The difference between on-site funds and off-site funds is that trading places are different, trading methods are different and trading costs are different. Although OTC funds cannot be bought and sold in the securities market, there are still many channels for buying and selling. They can be purchased from online and offline channels of fund companies, banks, securities companies and other financial institutions, and online platforms such as Alipay and WeChat.

What's the difference between OTC funds and OTC funds?

Trading places are different: OTC funds are simply bought in the primary market-directly from fund companies. After the fund company issues funds, we can buy/sell from the fund company. On-site funds, bought from other investors in the stock exchange, can be understood as buying and selling from the second-hand market.

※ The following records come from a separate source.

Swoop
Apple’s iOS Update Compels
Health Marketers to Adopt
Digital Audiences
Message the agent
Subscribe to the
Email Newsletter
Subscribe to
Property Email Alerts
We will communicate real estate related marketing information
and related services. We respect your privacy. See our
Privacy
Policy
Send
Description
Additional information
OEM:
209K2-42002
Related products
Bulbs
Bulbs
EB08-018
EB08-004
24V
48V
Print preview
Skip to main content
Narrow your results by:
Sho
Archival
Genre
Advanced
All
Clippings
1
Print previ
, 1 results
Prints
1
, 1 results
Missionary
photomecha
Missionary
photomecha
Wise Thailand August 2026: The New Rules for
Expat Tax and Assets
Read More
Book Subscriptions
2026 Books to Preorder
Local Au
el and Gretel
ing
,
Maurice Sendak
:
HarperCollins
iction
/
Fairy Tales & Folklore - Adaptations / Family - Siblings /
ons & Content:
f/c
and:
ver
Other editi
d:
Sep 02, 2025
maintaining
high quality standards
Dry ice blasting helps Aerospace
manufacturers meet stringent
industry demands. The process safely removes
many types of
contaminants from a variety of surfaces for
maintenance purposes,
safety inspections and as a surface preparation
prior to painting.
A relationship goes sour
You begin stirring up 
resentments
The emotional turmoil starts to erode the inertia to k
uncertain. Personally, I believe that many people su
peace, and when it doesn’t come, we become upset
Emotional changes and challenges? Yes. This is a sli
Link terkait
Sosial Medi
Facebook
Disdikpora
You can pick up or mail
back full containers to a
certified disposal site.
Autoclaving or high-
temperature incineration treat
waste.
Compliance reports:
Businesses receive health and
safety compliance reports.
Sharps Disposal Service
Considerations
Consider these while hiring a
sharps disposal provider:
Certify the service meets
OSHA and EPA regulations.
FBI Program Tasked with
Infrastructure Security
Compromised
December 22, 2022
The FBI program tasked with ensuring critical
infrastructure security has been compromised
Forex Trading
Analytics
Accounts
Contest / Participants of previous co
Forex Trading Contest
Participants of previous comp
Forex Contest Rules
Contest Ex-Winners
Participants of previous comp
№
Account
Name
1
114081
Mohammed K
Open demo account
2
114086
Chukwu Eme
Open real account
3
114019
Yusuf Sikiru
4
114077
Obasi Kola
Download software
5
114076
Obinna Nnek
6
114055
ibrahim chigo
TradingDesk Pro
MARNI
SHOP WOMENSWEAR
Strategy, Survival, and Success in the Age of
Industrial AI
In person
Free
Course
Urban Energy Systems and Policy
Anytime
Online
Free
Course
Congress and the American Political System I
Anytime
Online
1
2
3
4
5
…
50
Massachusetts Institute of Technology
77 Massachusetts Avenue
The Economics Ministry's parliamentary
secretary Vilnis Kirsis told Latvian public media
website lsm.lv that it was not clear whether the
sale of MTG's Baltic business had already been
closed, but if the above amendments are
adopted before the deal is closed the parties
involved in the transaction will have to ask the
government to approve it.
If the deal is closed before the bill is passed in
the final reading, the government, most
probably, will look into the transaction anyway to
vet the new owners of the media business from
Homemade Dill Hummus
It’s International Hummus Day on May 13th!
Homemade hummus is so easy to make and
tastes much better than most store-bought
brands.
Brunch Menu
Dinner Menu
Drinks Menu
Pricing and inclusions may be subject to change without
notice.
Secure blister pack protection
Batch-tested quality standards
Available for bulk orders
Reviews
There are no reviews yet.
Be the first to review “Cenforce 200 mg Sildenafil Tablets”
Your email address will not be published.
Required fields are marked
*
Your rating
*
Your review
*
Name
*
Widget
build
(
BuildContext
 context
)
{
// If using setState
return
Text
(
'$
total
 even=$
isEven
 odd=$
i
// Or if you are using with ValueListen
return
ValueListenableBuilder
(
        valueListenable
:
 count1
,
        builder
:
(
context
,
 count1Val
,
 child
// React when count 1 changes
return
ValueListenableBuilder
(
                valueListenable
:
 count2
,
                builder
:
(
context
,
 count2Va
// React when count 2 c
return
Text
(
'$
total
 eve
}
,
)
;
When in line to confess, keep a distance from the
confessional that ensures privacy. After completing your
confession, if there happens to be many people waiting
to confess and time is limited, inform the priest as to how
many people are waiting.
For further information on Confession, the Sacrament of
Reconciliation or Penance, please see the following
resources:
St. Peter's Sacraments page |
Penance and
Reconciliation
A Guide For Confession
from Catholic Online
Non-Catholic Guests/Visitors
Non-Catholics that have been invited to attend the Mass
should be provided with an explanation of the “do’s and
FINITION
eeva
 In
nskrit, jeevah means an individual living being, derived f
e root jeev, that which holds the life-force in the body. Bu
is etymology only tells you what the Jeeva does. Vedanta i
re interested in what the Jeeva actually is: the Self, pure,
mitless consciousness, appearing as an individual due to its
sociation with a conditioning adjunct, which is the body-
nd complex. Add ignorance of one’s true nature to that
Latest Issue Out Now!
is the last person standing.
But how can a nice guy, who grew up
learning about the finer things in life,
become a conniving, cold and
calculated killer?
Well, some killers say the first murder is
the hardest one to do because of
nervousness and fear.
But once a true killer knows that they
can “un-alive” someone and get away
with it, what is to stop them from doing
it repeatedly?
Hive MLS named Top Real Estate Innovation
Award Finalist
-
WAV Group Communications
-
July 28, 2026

Different ways of buying and selling: the funds on the floor can only be bought and sold through securities accounts, which are provided by securities companies. When buying and selling funds, they will trade at the real-time price of the funds. Trading OTC funds also requires an account with corresponding channels. For example, if you buy or sell funds in a bank, you have to have a bank account. Buying and selling is called subscription and redemption, and it can't be done immediately.

The transaction cost is different: the transaction cost of on-site funds is usually a handling fee, which is generally around three thousandths, and the maximum is not more than three thousandths. The handling fee is charged by the securities company. OTC fund fees are mainly subscription and redemption fees, which are charged by the fund company, but included in the net value of the fund.